Coffee has always been a passion for Góngora, especially since he started Sazon, his restaurant group that serves Mexican breakfasts and brunch. He uses the same coffee at Maíz as he has in those shops — Caffe Vita’s Del Sol, a medium-light blend from all over the world — but has aspirations to eventually bring in Mexican beans. “I have a small roaster,” he says. “I’ve been trying to bring it from my house in Mexico, but it’s spendy.”

At Valentina’s, Orozco is also contending with high prices: he uses single-origin beans from the SODO-based Fulcrum Roastery. He says he wants to bring traditional Mexican coffee culture to Seattle, using high-quality ingredients — even if that means he pays a little more. Fulcrum came to him with a fair-trade, organic bean from Oaxaca.

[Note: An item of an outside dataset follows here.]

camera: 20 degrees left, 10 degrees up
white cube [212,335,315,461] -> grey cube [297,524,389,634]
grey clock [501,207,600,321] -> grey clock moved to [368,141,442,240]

The hand-picked beans come from Mixteca Alta del Pacifico, a cooperative of small farms in the Mixteca region, which Orozco’s team chose after extensive testing for flavor, but which they also liked for the ability to buy directly and get the money back to the farmers as much as possible.

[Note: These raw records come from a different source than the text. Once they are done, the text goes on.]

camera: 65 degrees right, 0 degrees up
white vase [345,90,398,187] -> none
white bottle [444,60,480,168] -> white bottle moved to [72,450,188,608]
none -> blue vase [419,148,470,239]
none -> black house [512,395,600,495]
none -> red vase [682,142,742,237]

In recent years, Mexico’s specialty coffee industry has grown, and that is slowly starting to show in the beans on offer in Seattle, which may someday make it easier for Mexican-style shops to use Mexican beans. Tanuki Roasters offered beans from the same cooperative as the ones Orozco sells as their January special, and one of the most popular blends at Seven Coffee Roasters is the Organic Santa Fe from Mexico. And while the food and the mission get the attention at Fremont’s Lazy Cow Bakery, where Lara de la Rosa turns out vegan baked goods in support of mutual aid organization La Casa del Xoloitzcuintle, the coffee comes from Mexico. “We will be serving the Zapatista coffee from @highergroundstradingco to help fund indigenous resistance and sovereignty in Chiapas,” the bakery announced on Instagram in early March.

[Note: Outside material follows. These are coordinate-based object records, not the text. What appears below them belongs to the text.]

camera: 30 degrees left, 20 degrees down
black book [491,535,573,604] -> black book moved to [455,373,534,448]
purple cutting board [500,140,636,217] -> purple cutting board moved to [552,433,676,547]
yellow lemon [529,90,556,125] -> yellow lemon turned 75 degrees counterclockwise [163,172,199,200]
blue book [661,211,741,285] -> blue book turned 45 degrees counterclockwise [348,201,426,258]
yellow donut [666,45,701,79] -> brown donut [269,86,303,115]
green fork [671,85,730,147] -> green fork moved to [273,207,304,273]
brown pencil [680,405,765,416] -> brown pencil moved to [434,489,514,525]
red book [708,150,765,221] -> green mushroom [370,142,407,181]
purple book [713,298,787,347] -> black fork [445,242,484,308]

“It’s growing, slowly but steadily,” says Orozco of Seattle’s Mexican-style coffee scene. But both he and Góngora are always looking for more places to bring in the flavors and traditions of their home country — Orozco dreams of adding raw milk to the menu, for the flavor, but so he can offer pajaretes, a farmer’s morning treat of milk directly from the cow, with chocolate, coffee, and a little tequila. At Maíz, Góngora experiments with tamer concoctions, adding pinole — roasted corn, ground super-fine and mixed with cinnamon and agave — to shots of espresso. “It gives it a sweet side, and the taste of the corn,” he says. Situated directly next door to the famous Starbucks in Pike Place, Maiz is careful to stay laser-focused on its mission, the same as Orozco’s: showing off the unique, wonderful aspects of Mexican coffee.

And for them both, it’s personal. “What I like to consume is what I like to sell to my customers,” Orozco says.